An international pandemic doesn’t seem like an invitation for travel. In fact, I spent the first several months of lockdown in my Portland apartment doing what any responsible citizen would—watching Netflix original series without ceasing. I became an amateur pasta chef and tried knitting for one gray afternoon.

This isn’t to say that I wasn’t on the front lines of the public health crisis. I work at a pediatric hospital, and each shift reminds me that “normal” is constantly changing. Many families are living in fear and grief. And though vaccination rollout in the United States is curbing daily totals, countless countries don’t yet have access to vaccines.

My impulse to minimize contact with others was one of responsibility. Working as a nurse prevented me from forgetting why life has been limited by so many regulations. But as I watched borders close and patients be separated from their families, I began to adopt a different perspective on how I could help.
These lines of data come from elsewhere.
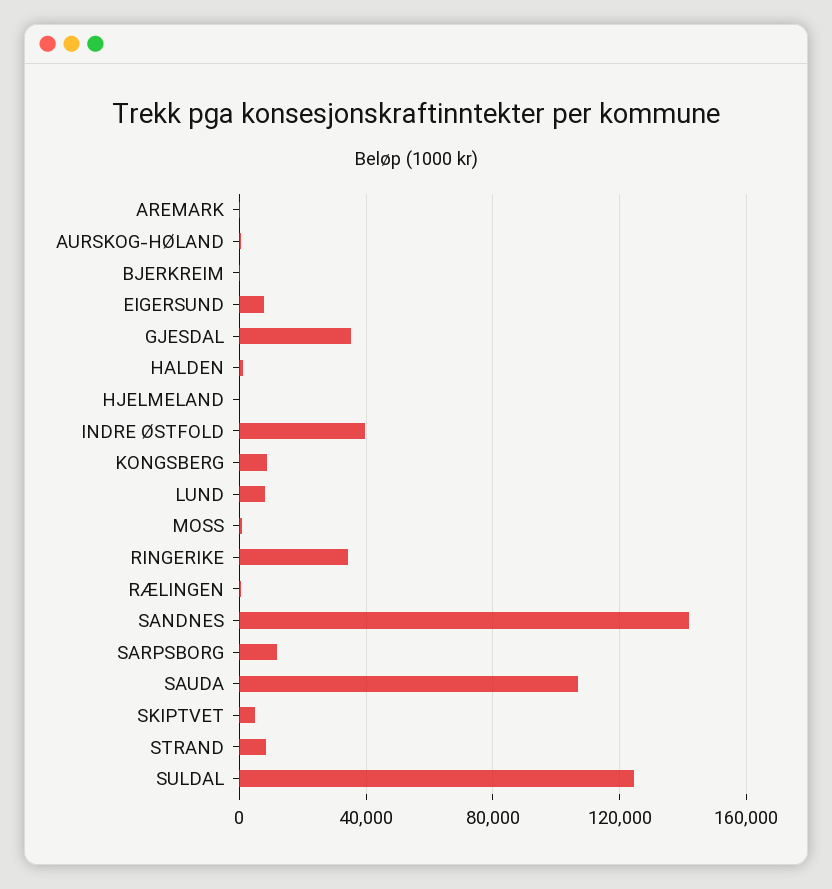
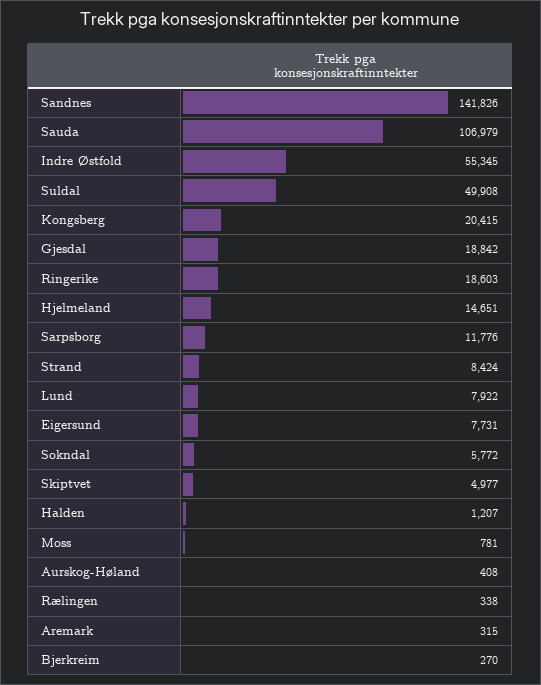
GJESDAL: 35000 -> 18842
HJELMELAND: 0 -> 14651
INDRE ØSTFOLD: 40000 -> 55345
KONGSBERG: 10000 -> 20415
RINGERIKE: 35000 -> 18603
SULDAL: 125000 -> 49908
Sokndal: none -> 5772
From a young age, I was very driven to become a nurse. I jumped from high school to a nursing program to my current position with single-minded devotion. The medical field just made sense. Was there any more concrete way to give back to the world around me? But in some ways, my ambition prevented me from considering how I could help in a global context.

Medical-Volunteer-Guatemala

I had never studied or volunteered abroad. I had never really traveled apart from family vacations that had grown grainy in my memory. But the mounting panic surrounding the coronavirus made me reassess nationalistic responses to global crises. The fragmentation that Covid-19 had caused left me seeking cohesion.

Disease doesn’t discriminate; every community is susceptible to infection. However, not every community can be equally served. There are glaring disparities in the health care system of my own country. And it occurred to me that inequalities could only be amplified between countries with different economic infrastructures.

So, I decided to step beyond my own borders. Society had become fractured by panic and loss, and I wanted to counter all the fear-based headlines I had been reading by serving a community other than my own—to heal wounds by first crossing over them.

My search for international volunteer opportunities led me to Máximo Nivel. I found a medical program, so I could put my background to use in an otherwise unfamiliar setting. After spending nearly a year in the routine confines of home and work, I signed up to volunteer in Antigua Guatemala for a month.

As I awaited the online results of my Covid test and checked box after box on Guatemalan health forms, it occurred to me how impersonal this problem had become though it was so personal to billions of people. It was no longer possible to point an alienating finger across the globe when so many were personally affected.

Medical-Volunteer-Antigua-Guatemala

During my stay in Guatemala, I was placed in the Paediatric Department of a small clinic. A lot of my responsibilities were unremarkable—not unimportant, but very similar to what I was used to doing at home. I checked in patients and took their vitals. I assisted nurses as they administered flu shots and other vaccinations.

I was happy to interact with the children, nervous to meet with their doctors. However, their growing vocabularies already rivaled my own limited Spanish. I had been nervous myself to leave home during such a tumultuous time, but so many little experiences proved universal.

For a few days, I shadowed an OBGYN doctor. I assisted her with patient observations and monitored their medical history and medication plans. I was even able to observe some ultrasounds and identify the babies’ heartbeats. It was really moving to work with excited young mothers. I had not expected to be placed in obstetric medicine, and yet I was doing exactly what I had come to do.

By shifting my perspective on an unnerving situation, I was able to find joy in helping others again. I was doing my best to lend a hand amidst widespread uncertainty. A myriad of small differences can be made in the day-to-day lives of others, no matter where they live.

Volunteer-as-a-Nurse-in-Guatemala

The rhythms of life have not stopped. Families are still growing every day, even as many other families have experienced unspeakable loss in the past year. Branching out this past month has helped me realize that helping communities through the pandemic does not necessarily mean helping them with it.

However, during this time many Guatemalan clinics are especially understaffed and struggling to serve their neighborhoods. Not every facility has the technology and infrastructure necessary to keep its staff and patients healthy. Distribution of the Covid-19 vaccine will be on a very different timeline here than it has been in the United States.

But the obstacles that the clinic faced only reaffirmed my desire to travel now more than ever. I know I’m only one nurse. I cannot solve the systemic issues that society is grappling with, but I can cut gauze and cotton balls. In uncertainty and division, I turned outwards. The only way to begin healing is to bridge the gaps between us.